In the last three months I wrote some articles for Trivadis about miscellaneous design patterns for Data Warehouses. All the articles are based on practice experience of several customer projects. Because most of our customers are in Switzerland, Germany and Austria, the articles are in German. If you don’t know German, the articles are probably hard to read – unless you use translate.google.com 😉
Index Strategy in Oracle Data Warehouses
In November, I had the opportunity to give a speech at the DOAG conference in Nürnberg. The article Indexierungsstrategie im Data Warehouse: Zwischen Albtraum und optimaler Performance is a summary of this presentation and explains how Data Warehouses in Oracle should be indexed. The main message is that often too many indexes are created on a DWH database. In many cases, no indexes except those for primary and unique key constraints are needed in Staging Area, Cleansing Area and Core. For the Data Marts, it is recommended to create bitmap indexes on the dimension keys of the fact tables. More detailed information can be found in the article.
Early Arriving Facts
A typical problem in the ETL processes is when facts are delivered from a source system and have to be loaded into the Data Warehouse, but the related dimension data is not yet available. The article Wenn die Fakten zu früh eintreffen describes three approaches how this problem can be solved. I wrote this text in December, but the idea for the article I had some months ago when I wrote a concept about ETL error handling for a customer. Early arriving facts are one of the reasons for this customer that the load jobs often stop during the night. With the design patterns described in the article (and in the concept for the customer), these load failures can be avoided.

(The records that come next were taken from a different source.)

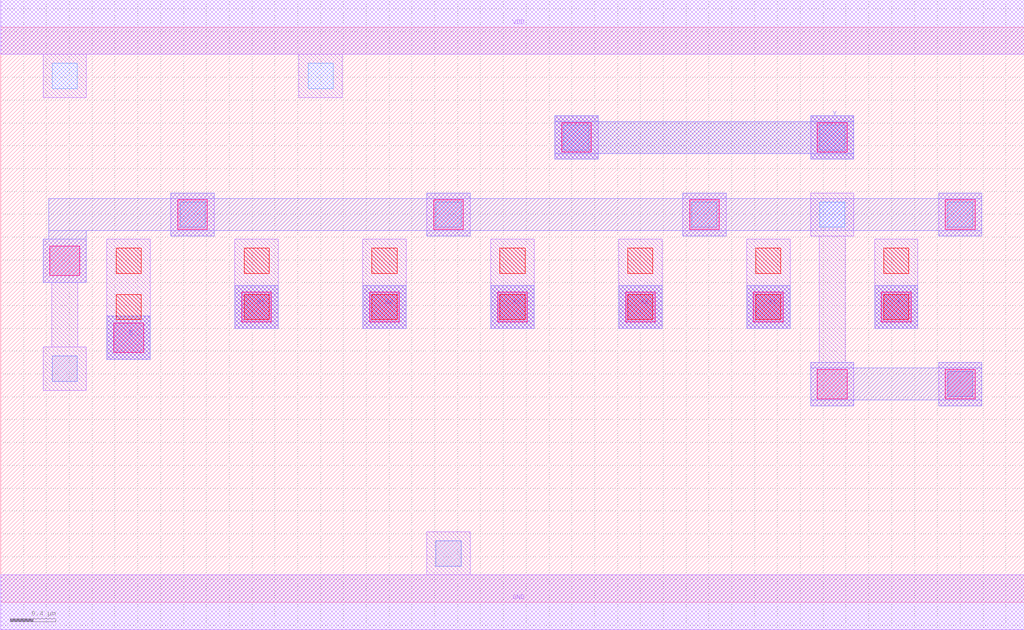
<source format=lef>
MACRO AAOI43
 CLASS CORE ;
 FOREIGN AAOI43 0 0 ;
 SIZE 8.96 BY 5.04 ;
 ORIGIN 0 0 ;
 SYMMETRY X Y R90 ;
 SITE unit ;
  PIN VDD
   DIRECTION INOUT ;
   USE POWER ;
   SHAPE ABUTMENT ;
    PORT
     CLASS CORE ;
       LAYER met1 ;
        RECT 0.00000000 4.80000000 8.96000000 5.28000000 ;
    END
  END VDD

  PIN GND
   DIRECTION INOUT ;
   USE POWER ;
   SHAPE ABUTMENT ;
    PORT
     CLASS CORE ;
       LAYER met1 ;
        RECT 0.00000000 -0.24000000 8.96000000 0.24000000 ;
    END
  END GND

  PIN Y
   DIRECTION INOUT ;
   USE SIGNAL ;
   SHAPE ABUTMENT ;
    PORT
     CLASS CORE ;
       LAYER met2 ;
        RECT 4.85000000 3.88200000 5.23000000 3.93200000 ;
        RECT 7.09000000 3.88200000 7.47000000 3.93200000 ;
        RECT 4.85000000 3.93200000 7.47000000 4.21200000 ;
        RECT 4.85000000 4.21200000 5.23000000 4.26200000 ;
        RECT 7.09000000 4.21200000 7.47000000 4.26200000 ;
    END
  END Y

  PIN A3
   DIRECTION INOUT ;
   USE SIGNAL ;
   SHAPE ABUTMENT ;
    PORT
     CLASS CORE ;
       LAYER met2 ;
        RECT 4.29000000 2.39700000 4.67000000 2.77700000 ;
    END
  END A3

  PIN B
   DIRECTION INOUT ;
   USE SIGNAL ;
   SHAPE ABUTMENT ;
    PORT
     CLASS CORE ;
       LAYER met2 ;
        RECT 0.93000000 2.12700000 1.31000000 2.50700000 ;
    END
  END B

  PIN A2
   DIRECTION INOUT ;
   USE SIGNAL ;
   SHAPE ABUTMENT ;
    PORT
     CLASS CORE ;
       LAYER met2 ;
        RECT 5.41000000 2.39700000 5.79000000 2.77700000 ;
    END
  END A2

  PIN B2
   DIRECTION INOUT ;
   USE SIGNAL ;
   SHAPE ABUTMENT ;
    PORT
     CLASS CORE ;
       LAYER met2 ;
        RECT 3.17000000 2.39700000 3.55000000 2.77700000 ;
    END
  END B2

  PIN B1
   DIRECTION INOUT ;
   USE SIGNAL ;
   SHAPE ABUTMENT ;
    PORT
     CLASS CORE ;
       LAYER met2 ;
        RECT 2.05000000 2.39700000 2.43000000 2.77700000 ;
    END
  END B1

  PIN A1
   DIRECTION INOUT ;
   USE SIGNAL ;
   SHAPE ABUTMENT ;
    PORT
     CLASS CORE ;
       LAYER met2 ;
        RECT 6.53000000 2.39700000 6.91000000 2.77700000 ;
    END
  END A1

  PIN A
   DIRECTION INOUT ;
   USE SIGNAL ;
   SHAPE ABUTMENT ;
    PORT
     CLASS CORE ;
       LAYER met2 ;
        RECT 7.65000000 2.39700000 8.03000000 2.77700000 ;
    END
  END A

 OBS
    LAYER polycont ;
     RECT 1.01000000 2.47700000 1.23000000 2.69700000 ;
     RECT 2.13000000 2.47700000 2.35000000 2.69700000 ;
     RECT 3.25000000 2.47700000 3.47000000 2.69700000 ;
     RECT 4.37000000 2.47700000 4.59000000 2.69700000 ;
     RECT 5.49000000 2.47700000 5.71000000 2.69700000 ;
     RECT 6.61000000 2.47700000 6.83000000 2.69700000 ;
     RECT 7.73000000 2.47700000 7.95000000 2.69700000 ;
     RECT 1.01000000 2.88200000 1.23000000 3.10200000 ;
     RECT 2.13000000 2.88200000 2.35000000 3.10200000 ;
     RECT 3.25000000 2.88200000 3.47000000 3.10200000 ;
     RECT 4.37000000 2.88200000 4.59000000 3.10200000 ;
     RECT 5.49000000 2.88200000 5.71000000 3.10200000 ;
     RECT 6.61000000 2.88200000 6.83000000 3.10200000 ;
     RECT 7.73000000 2.88200000 7.95000000 3.10200000 ;

    LAYER pdiffc ;
     RECT 1.57000000 3.28700000 1.79000000 3.50700000 ;
     RECT 3.81000000 3.28700000 4.03000000 3.50700000 ;
     RECT 6.05000000 3.28700000 6.27000000 3.50700000 ;
     RECT 7.17000000 3.28700000 7.39000000 3.50700000 ;
     RECT 8.29000000 3.28700000 8.51000000 3.50700000 ;
     RECT 4.93000000 3.96200000 5.15000000 4.18200000 ;
     RECT 7.17000000 3.96200000 7.39000000 4.18200000 ;
     RECT 0.45000000 4.50200000 0.67000000 4.72200000 ;
     RECT 2.69000000 4.50200000 2.91000000 4.72200000 ;

    LAYER ndiffc ;
     RECT 3.81000000 0.31700000 4.03000000 0.53700000 ;
     RECT 8.29000000 1.80200000 8.51000000 2.02200000 ;
     RECT 0.45000000 1.93700000 0.67000000 2.15700000 ;

    LAYER met1 ;
     RECT 0.00000000 -0.24000000 8.96000000 0.24000000 ;
     RECT 3.73000000 0.24000000 4.11000000 0.61700000 ;
     RECT 8.21000000 1.72200000 8.59000000 2.10200000 ;
     RECT 0.37000000 1.85700000 0.75000000 2.23700000 ;
     RECT 0.44500000 2.23700000 0.67500000 2.80200000 ;
     RECT 0.37000000 2.80200000 0.75000000 3.18200000 ;
     RECT 0.93000000 2.12700000 1.31000000 3.18200000 ;
     RECT 2.05000000 2.39700000 2.43000000 3.18200000 ;
     RECT 3.17000000 2.39700000 3.55000000 3.18200000 ;
     RECT 4.29000000 2.39700000 4.67000000 3.18200000 ;
     RECT 5.41000000 2.39700000 5.79000000 3.18200000 ;
     RECT 6.53000000 2.39700000 6.91000000 3.18200000 ;
     RECT 7.65000000 2.39700000 8.03000000 3.18200000 ;
     RECT 1.49000000 3.20700000 1.87000000 3.58700000 ;
     RECT 3.73000000 3.20700000 4.11000000 3.58700000 ;
     RECT 5.97000000 3.20700000 6.35000000 3.58700000 ;
     RECT 7.09000000 1.72200000 7.47000000 2.10200000 ;
     RECT 7.16500000 2.10200000 7.39500000 3.20700000 ;
     RECT 7.09000000 3.20700000 7.47000000 3.58700000 ;
     RECT 8.21000000 3.20700000 8.59000000 3.58700000 ;
     RECT 4.85000000 3.88200000 5.23000000 4.26200000 ;
     RECT 7.09000000 3.88200000 7.47000000 4.26200000 ;
     RECT 0.37000000 4.42200000 0.75000000 4.80000000 ;
     RECT 2.61000000 4.42200000 2.99000000 4.80000000 ;
     RECT 0.00000000 4.80000000 8.96000000 5.28000000 ;

    LAYER via1 ;
     RECT 7.15000000 1.78200000 7.41000000 2.04200000 ;
     RECT 8.27000000 1.78200000 8.53000000 2.04200000 ;
     RECT 0.99000000 2.18700000 1.25000000 2.44700000 ;
     RECT 2.11000000 2.45700000 2.37000000 2.71700000 ;
     RECT 3.23000000 2.45700000 3.49000000 2.71700000 ;
     RECT 4.35000000 2.45700000 4.61000000 2.71700000 ;
     RECT 5.47000000 2.45700000 5.73000000 2.71700000 ;
     RECT 6.59000000 2.45700000 6.85000000 2.71700000 ;
     RECT 7.71000000 2.45700000 7.97000000 2.71700000 ;
     RECT 0.43000000 2.86200000 0.69000000 3.12200000 ;
     RECT 1.55000000 3.26700000 1.81000000 3.52700000 ;
     RECT 3.79000000 3.26700000 4.05000000 3.52700000 ;
     RECT 6.03000000 3.26700000 6.29000000 3.52700000 ;
     RECT 8.27000000 3.26700000 8.53000000 3.52700000 ;
     RECT 4.91000000 3.94200000 5.17000000 4.20200000 ;
     RECT 7.15000000 3.94200000 7.41000000 4.20200000 ;

    LAYER met2 ;
     RECT 7.09000000 1.72200000 7.47000000 1.77200000 ;
     RECT 8.21000000 1.72200000 8.59000000 1.77200000 ;
     RECT 7.09000000 1.77200000 8.59000000 2.05200000 ;
     RECT 7.09000000 2.05200000 7.47000000 2.10200000 ;
     RECT 8.21000000 2.05200000 8.59000000 2.10200000 ;
     RECT 0.93000000 2.12700000 1.31000000 2.50700000 ;
     RECT 2.05000000 2.39700000 2.43000000 2.77700000 ;
     RECT 3.17000000 2.39700000 3.55000000 2.77700000 ;
     RECT 4.29000000 2.39700000 4.67000000 2.77700000 ;
     RECT 5.41000000 2.39700000 5.79000000 2.77700000 ;
     RECT 6.53000000 2.39700000 6.91000000 2.77700000 ;
     RECT 7.65000000 2.39700000 8.03000000 2.77700000 ;
     RECT 0.37000000 2.80200000 0.75000000 3.18200000 ;
     RECT 0.42000000 3.18200000 0.75000000 3.25700000 ;
     RECT 1.49000000 3.20700000 1.87000000 3.25700000 ;
     RECT 3.73000000 3.20700000 4.11000000 3.25700000 ;
     RECT 5.97000000 3.20700000 6.35000000 3.25700000 ;
     RECT 8.21000000 3.20700000 8.59000000 3.25700000 ;
     RECT 0.42000000 3.25700000 8.59000000 3.53700000 ;
     RECT 1.49000000 3.53700000 1.87000000 3.58700000 ;
     RECT 3.73000000 3.53700000 4.11000000 3.58700000 ;
     RECT 5.97000000 3.53700000 6.35000000 3.58700000 ;
     RECT 8.21000000 3.53700000 8.59000000 3.58700000 ;
     RECT 4.85000000 3.88200000 5.23000000 3.93200000 ;
     RECT 7.09000000 3.88200000 7.47000000 3.93200000 ;
     RECT 4.85000000 3.93200000 7.47000000 4.21200000 ;
     RECT 4.85000000 4.21200000 5.23000000 4.26200000 ;
     RECT 7.09000000 4.21200000 7.47000000 4.26200000 ;

 END
END AAOI43

</source>
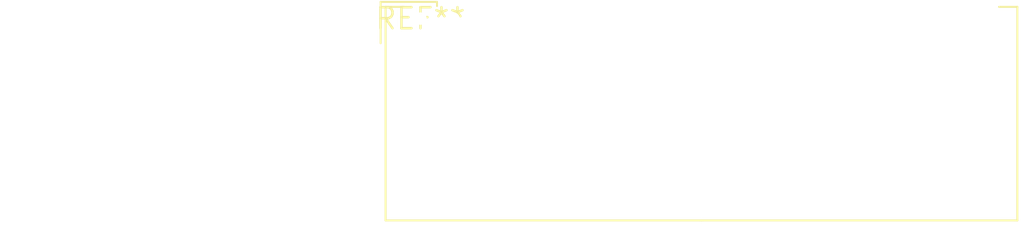
<source format=kicad_pcb>
(kicad_pcb (version 20240108) (generator pcbnew)

  (general
    (thickness 1.6)
  )

  (paper "A4")
  (layers
    (0 "F.Cu" signal)
    (31 "B.Cu" signal)
    (32 "B.Adhes" user "B.Adhesive")
    (33 "F.Adhes" user "F.Adhesive")
    (34 "B.Paste" user)
    (35 "F.Paste" user)
    (36 "B.SilkS" user "B.Silkscreen")
    (37 "F.SilkS" user "F.Silkscreen")
    (38 "B.Mask" user)
    (39 "F.Mask" user)
    (40 "Dwgs.User" user "User.Drawings")
    (41 "Cmts.User" user "User.Comments")
    (42 "Eco1.User" user "User.Eco1")
    (43 "Eco2.User" user "User.Eco2")
    (44 "Edge.Cuts" user)
    (45 "Margin" user)
    (46 "B.CrtYd" user "B.Courtyard")
    (47 "F.CrtYd" user "F.Courtyard")
    (48 "B.Fab" user)
    (49 "F.Fab" user)
    (50 "User.1" user)
    (51 "User.2" user)
    (52 "User.3" user)
    (53 "User.4" user)
    (54 "User.5" user)
    (55 "User.6" user)
    (56 "User.7" user)
    (57 "User.8" user)
    (58 "User.9" user)
  )

  (setup
    (pad_to_mask_clearance 0)
    (pcbplotparams
      (layerselection 0x00010fc_ffffffff)
      (plot_on_all_layers_selection 0x0000000_00000000)
      (disableapertmacros false)
      (usegerberextensions false)
      (usegerberattributes false)
      (usegerberadvancedattributes false)
      (creategerberjobfile false)
      (dashed_line_dash_ratio 12.000000)
      (dashed_line_gap_ratio 3.000000)
      (svgprecision 4)
      (plotframeref false)
      (viasonmask false)
      (mode 1)
      (useauxorigin false)
      (hpglpennumber 1)
      (hpglpenspeed 20)
      (hpglpendiameter 15.000000)
      (dxfpolygonmode false)
      (dxfimperialunits false)
      (dxfusepcbnewfont false)
      (psnegative false)
      (psa4output false)
      (plotreference false)
      (plotvalue false)
      (plotinvisibletext false)
      (sketchpadsonfab false)
      (subtractmaskfromsilk false)
      (outputformat 1)
      (mirror false)
      (drillshape 1)
      (scaleselection 1)
      (outputdirectory "")
    )
  )

  (net 0 "")

  (footprint "JST_PUD_S36B-PUDSS-1_2x18_P2.00mm_Horizontal" (layer "F.Cu") (at 0 0))

)

</source>
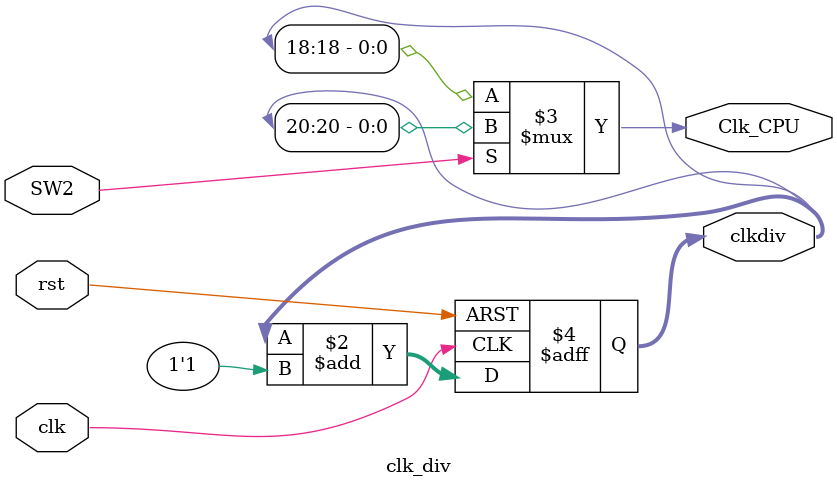
<source format=v>
`timescale 1ns / 1ps
module clk_div(input clk,
					input rst,
					input SW2,
					output reg[31:0]clkdiv,
					output Clk_CPU
					);
					
// Clock divider-Ê±ÖÓ·ÖÆµÆ÷


	always @ (posedge clk or posedge rst) begin 
		if (rst) clkdiv <= 0; else clkdiv <= clkdiv + 1'b1; end
		
	assign Clk_CPU=(SW2)? clkdiv[20] : clkdiv[18];//two time
		
endmodule

</source>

Top-down and Bottom-Up Data Modeling
In January I wrote an article about the different ways to design data models for Core and Data Marts. This can be done based on the user requirements for the Data Marts (top-down) or based on the available data of the source systems (bottom-up). In the article Welche Daten gehören ins Data Warehouse? both approaches are explained, including the pros and cons of each way to create a data model. I have seen many DWH projects where the bottom-up method was used, but I think, in most cases a top-down approach would have been more useful. In some situations, a combination of top-down and bottom-up can also be feasible.